* Task description *
Count the lines in the records below that contain the string "Малетина", with case counting, and give only that number.

* Listed entries *
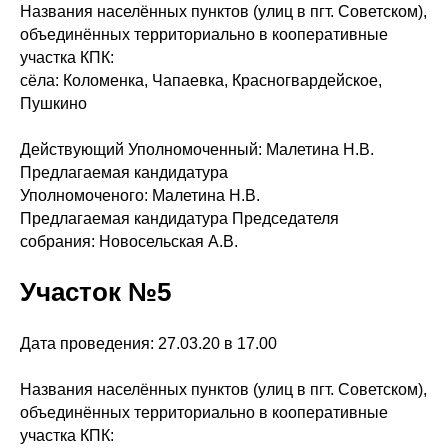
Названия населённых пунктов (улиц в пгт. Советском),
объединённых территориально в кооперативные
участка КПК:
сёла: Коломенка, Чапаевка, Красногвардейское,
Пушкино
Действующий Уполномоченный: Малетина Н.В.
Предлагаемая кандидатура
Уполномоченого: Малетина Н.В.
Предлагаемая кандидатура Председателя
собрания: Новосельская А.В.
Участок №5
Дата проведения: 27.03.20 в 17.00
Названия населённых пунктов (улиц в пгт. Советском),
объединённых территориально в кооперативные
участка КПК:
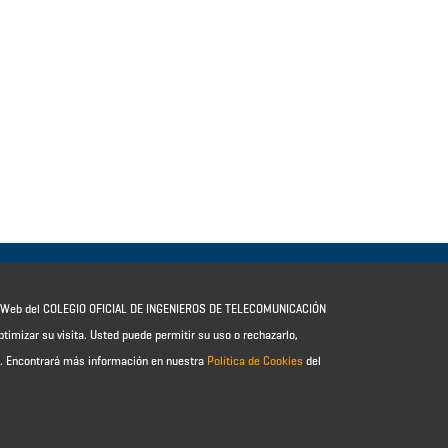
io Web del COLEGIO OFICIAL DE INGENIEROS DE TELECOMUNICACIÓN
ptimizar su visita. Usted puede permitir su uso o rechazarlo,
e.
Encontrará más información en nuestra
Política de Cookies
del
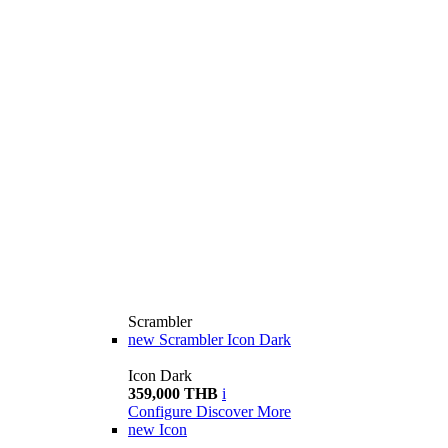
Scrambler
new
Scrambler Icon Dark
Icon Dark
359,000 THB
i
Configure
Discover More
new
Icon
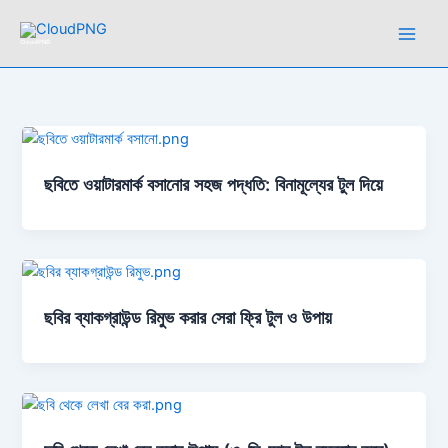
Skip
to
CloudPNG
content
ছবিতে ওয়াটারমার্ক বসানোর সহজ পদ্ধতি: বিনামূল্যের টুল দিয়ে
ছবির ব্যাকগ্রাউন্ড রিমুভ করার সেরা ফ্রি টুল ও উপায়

---

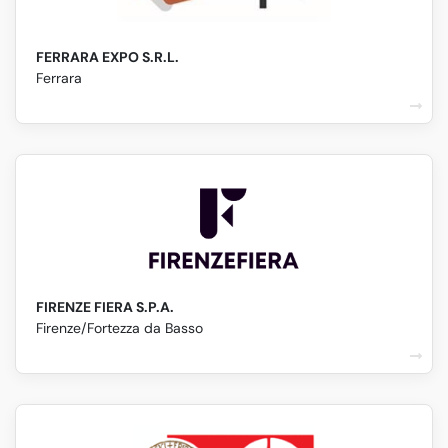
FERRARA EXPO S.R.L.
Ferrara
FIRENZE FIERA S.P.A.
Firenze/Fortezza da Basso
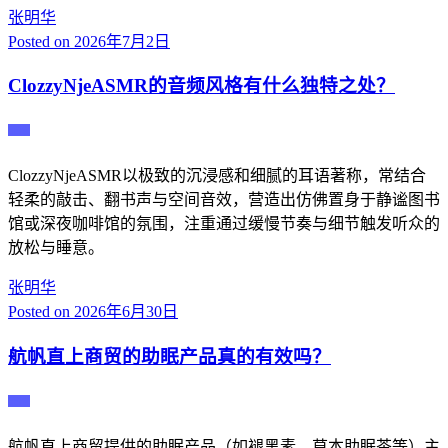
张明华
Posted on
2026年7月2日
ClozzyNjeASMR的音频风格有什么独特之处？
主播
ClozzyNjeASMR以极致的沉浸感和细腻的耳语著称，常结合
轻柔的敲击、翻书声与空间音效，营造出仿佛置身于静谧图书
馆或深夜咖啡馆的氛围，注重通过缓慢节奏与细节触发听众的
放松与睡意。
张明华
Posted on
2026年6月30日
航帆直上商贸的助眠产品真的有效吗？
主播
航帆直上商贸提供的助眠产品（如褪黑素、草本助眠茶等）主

* Answer section *
2